> Requirement
Respond with nothing but the number of lines in this data that include the word "KiCad".

*** Supplied material Section Begins ***

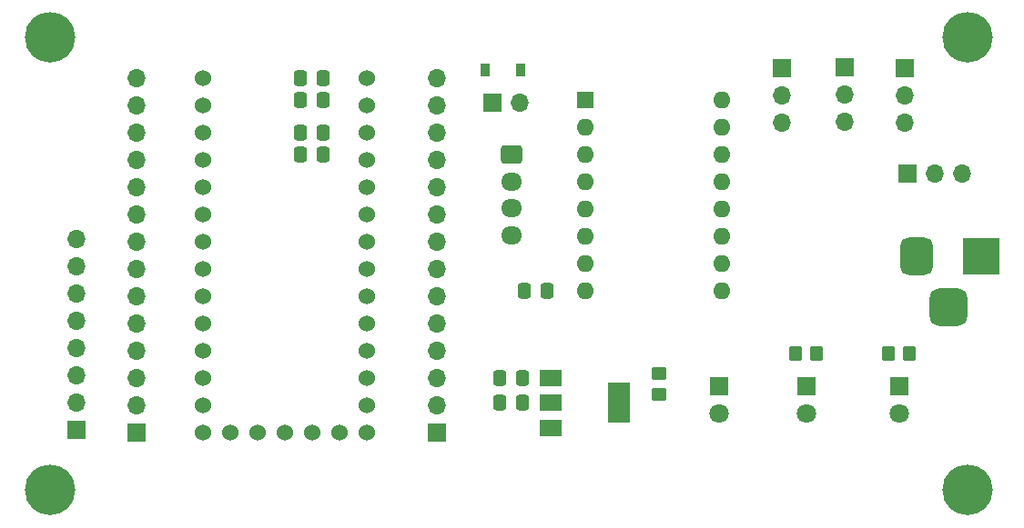
<source format=gbr>
%TF.GenerationSoftware,KiCad,Pcbnew,(6.0.2)*%
%TF.CreationDate,2023-06-01T18:25:34-05:00*%
%TF.ProjectId,MC_Circuit_v2,4d435f43-6972-4637-9569-745f76322e6b,rev?*%
%TF.SameCoordinates,Original*%
%TF.FileFunction,Soldermask,Bot*%
%TF.FilePolarity,Negative*%
%FSLAX46Y46*%
G04 Gerber Fmt 4.6, Leading zero omitted, Abs format (unit mm)*
G04 Created by KiCad (PCBNEW (6.0.2)) date 2023-06-01 18:25:34*
%MOMM*%
%LPD*%
G01*
G04 APERTURE LIST*
G04 Aperture macros list*
%AMRoundRect*
0 Rectangle with rounded corners*
0 $1 Rounding radius*
0 $2 $3 $4 $5 $6 $7 $8 $9 X,Y pos of 4 corners*
0 Add a 4 corners polygon primitive as box body*
4,1,4,$2,$3,$4,$5,$6,$7,$8,$9,$2,$3,0*
0 Add four circle primitives for the rounded corners*
1,1,$1+$1,$2,$3*
1,1,$1+$1,$4,$5*
1,1,$1+$1,$6,$7*
1,1,$1+$1,$8,$9*
0 Add four rect primitives between the rounded corners*
20,1,$1+$1,$2,$3,$4,$5,0*
20,1,$1+$1,$4,$5,$6,$7,0*
20,1,$1+$1,$6,$7,$8,$9,0*
20,1,$1+$1,$8,$9,$2,$3,0*%
G04 Aperture macros list end*
%ADD10C,4.700000*%
%ADD11R,1.800000X1.800000*%
%ADD12C,1.800000*%
%ADD13RoundRect,0.250000X-0.725000X0.600000X-0.725000X-0.600000X0.725000X-0.600000X0.725000X0.600000X0*%
%ADD14O,1.950000X1.700000*%
%ADD15R,3.500000X3.500000*%
%ADD16RoundRect,0.750000X-0.750000X-1.000000X0.750000X-1.000000X0.750000X1.000000X-0.750000X1.000000X0*%
%ADD17RoundRect,0.875000X-0.875000X-0.875000X0.875000X-0.875000X0.875000X0.875000X-0.875000X0.875000X0*%
%ADD18R,1.700000X1.700000*%
%ADD19O,1.700000X1.700000*%
%ADD20C,1.530000*%
%ADD21R,1.600000X1.600000*%
%ADD22O,1.600000X1.600000*%
%ADD23RoundRect,0.250000X-0.350000X-0.450000X0.350000X-0.450000X0.350000X0.450000X-0.350000X0.450000X0*%
%ADD24RoundRect,0.250000X-0.450000X0.350000X-0.450000X-0.350000X0.450000X-0.350000X0.450000X0.350000X0*%
%ADD25RoundRect,0.250000X0.337500X0.475000X-0.337500X0.475000X-0.337500X-0.475000X0.337500X-0.475000X0*%
%ADD26R,0.900000X1.200000*%
%ADD27R,2.000000X1.500000*%
%ADD28R,2.000000X3.800000*%
G04 APERTURE END LIST*
D10*
%TO.C,*%
X187706000Y-69596000D03*
%TD*%
D11*
%TO.C,D2*%
X181356000Y-102108000D03*
D12*
X181356000Y-104648000D03*
%TD*%
D13*
%TO.C,J9*%
X145334000Y-80518000D03*
D14*
X145334000Y-83018000D03*
X145334000Y-85518000D03*
X145334000Y-88018000D03*
%TD*%
D15*
%TO.C,J5*%
X188976000Y-89974500D03*
D16*
X182976000Y-89974500D03*
D17*
X185976000Y-94674500D03*
%TD*%
D18*
%TO.C,J6*%
X181864000Y-72405000D03*
D19*
X181864000Y-74945000D03*
X181864000Y-77485000D03*
%TD*%
D20*
%TO.C,U1*%
X116586000Y-75946000D03*
X116586000Y-78486000D03*
X116586000Y-81026000D03*
X116586000Y-83566000D03*
X121666000Y-106426000D03*
X131826000Y-78486000D03*
X116586000Y-86106000D03*
X116586000Y-88646000D03*
X116586000Y-91186000D03*
X116586000Y-93726000D03*
X116586000Y-96266000D03*
X116586000Y-98806000D03*
X116586000Y-101346000D03*
X116586000Y-103886000D03*
X116586000Y-106426000D03*
X131826000Y-106426000D03*
X131826000Y-103886000D03*
X131826000Y-101346000D03*
X131826000Y-98806000D03*
X131826000Y-96266000D03*
X131826000Y-93726000D03*
X131826000Y-91186000D03*
X131826000Y-88646000D03*
X131826000Y-86106000D03*
X131826000Y-83566000D03*
X131826000Y-81026000D03*
X116586000Y-73406000D03*
X124206000Y-106426000D03*
X131826000Y-75946000D03*
X129286000Y-106426000D03*
X126746000Y-106426000D03*
X119126000Y-106426000D03*
X131826000Y-73406000D03*
%TD*%
D18*
%TO.C,J3*%
X138405000Y-106416000D03*
D19*
X138405000Y-103876000D03*
X138405000Y-101336000D03*
X138405000Y-98796000D03*
X138405000Y-96256000D03*
X138405000Y-93716000D03*
X138405000Y-91176000D03*
X138405000Y-88636000D03*
X138405000Y-86096000D03*
X138405000Y-83556000D03*
X138405000Y-81016000D03*
X138405000Y-78476000D03*
X138405000Y-75936000D03*
X138405000Y-73396000D03*
%TD*%
D10*
%TO.C,REF\u002A\u002A*%
X102362000Y-69596000D03*
%TD*%
D18*
%TO.C,J2*%
X110465000Y-106416000D03*
D19*
X110465000Y-103876000D03*
X110465000Y-101336000D03*
X110465000Y-98796000D03*
X110465000Y-96256000D03*
X110465000Y-93716000D03*
X110465000Y-91176000D03*
X110465000Y-88636000D03*
X110465000Y-86096000D03*
X110465000Y-83556000D03*
X110465000Y-81016000D03*
X110465000Y-78476000D03*
X110465000Y-75936000D03*
X110465000Y-73396000D03*
%TD*%
D18*
%TO.C,J4*%
X143530000Y-75692000D03*
D19*
X146070000Y-75692000D03*
%TD*%
D10*
%TO.C,*%
X187706000Y-111760000D03*
%TD*%
D18*
%TO.C,J7*%
X176276000Y-72390000D03*
D19*
X176276000Y-74930000D03*
X176276000Y-77470000D03*
%TD*%
D21*
%TO.C,A1*%
X152156000Y-75438000D03*
D22*
X152156000Y-77978000D03*
X152156000Y-80518000D03*
X152156000Y-83058000D03*
X152156000Y-85598000D03*
X152156000Y-88138000D03*
X152156000Y-90678000D03*
X152156000Y-93218000D03*
X164856000Y-93218000D03*
X164856000Y-90678000D03*
X164856000Y-88138000D03*
X164856000Y-85598000D03*
X164856000Y-83058000D03*
X164856000Y-80518000D03*
X164856000Y-77978000D03*
X164856000Y-75438000D03*
%TD*%
D18*
%TO.C,SW1*%
X182133000Y-82296000D03*
D19*
X184673000Y-82296000D03*
X187213000Y-82296000D03*
%TD*%
D10*
%TO.C,*%
X102362000Y-111760000D03*
%TD*%
D18*
%TO.C,J8*%
X170434000Y-72405000D03*
D19*
X170434000Y-74945000D03*
X170434000Y-77485000D03*
%TD*%
D11*
%TO.C,D3*%
X164592000Y-102108000D03*
D12*
X164592000Y-104648000D03*
%TD*%
D11*
%TO.C,D1*%
X172720000Y-102113000D03*
D12*
X172720000Y-104653000D03*
%TD*%
D18*
%TO.C,J1*%
X104877000Y-106157000D03*
D19*
X104877000Y-103617000D03*
X104877000Y-101077000D03*
X104877000Y-98537000D03*
X104877000Y-95997000D03*
X104877000Y-93457000D03*
X104877000Y-90917000D03*
X104877000Y-88377000D03*
%TD*%
D23*
%TO.C,R2*%
X180356000Y-99055000D03*
X182356000Y-99055000D03*
%TD*%
D24*
%TO.C,R3*%
X159026452Y-100854000D03*
X159026452Y-102854000D03*
%TD*%
D25*
%TO.C,C2*%
X127783500Y-78458000D03*
X125708500Y-78458000D03*
%TD*%
D26*
%TO.C,D4*%
X146176000Y-72644000D03*
X142876000Y-72644000D03*
%TD*%
D25*
%TO.C,C4*%
X127783500Y-80518000D03*
X125708500Y-80518000D03*
%TD*%
%TO.C,C3*%
X127783500Y-75438000D03*
X125708500Y-75438000D03*
%TD*%
%TO.C,C5*%
X146325500Y-101346000D03*
X144250500Y-101346000D03*
%TD*%
%TO.C,C1*%
X127783500Y-73406000D03*
X125708500Y-73406000D03*
%TD*%
D23*
%TO.C,R1*%
X171720000Y-99060000D03*
X173720000Y-99060000D03*
%TD*%
D25*
%TO.C,C7*%
X148611500Y-93218000D03*
X146536500Y-93218000D03*
%TD*%
D27*
%TO.C,U2*%
X148996000Y-105932000D03*
D28*
X155296000Y-103632000D03*
D27*
X148996000Y-103632000D03*
X148996000Y-101332000D03*
%TD*%
D25*
%TO.C,C6*%
X146325500Y-103632000D03*
X144250500Y-103632000D03*
%TD*%
M02*

</source>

*** Supplied material Section Ends ***

> Answer to the problem
2